Extracted data entries:
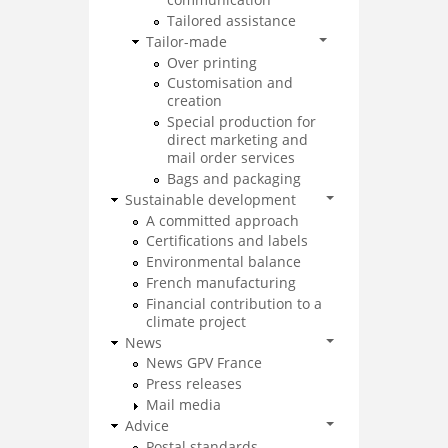
Tailored assistance
Tailor-made
Over printing
Customisation and
creation
Special production for
direct marketing and
mail order services
Bags and packaging
Sustainable development
A committed approach
Certifications and labels
Environmental balance
French manufacturing
Financial contribution to a
climate project
News
News GPV France
Press releases
Mail media
Advice
Postal standards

§ **WHAT THE TASK REQUIRES**
From the first line to the last, output the data exactly; skip any pictures.

§ **WRITTEN REPLY**
Tailored assistance
Tailor-made
Over printing
Customisation and
creation
Special production for
direct marketing and
mail order services
Bags and packaging
Sustainable development
A committed approach
Certifications and labels
Environmental balance
French manufacturing
Financial contribution to a
climate project
News
News GPV France
Press releases
Mail media
Advice
Postal standards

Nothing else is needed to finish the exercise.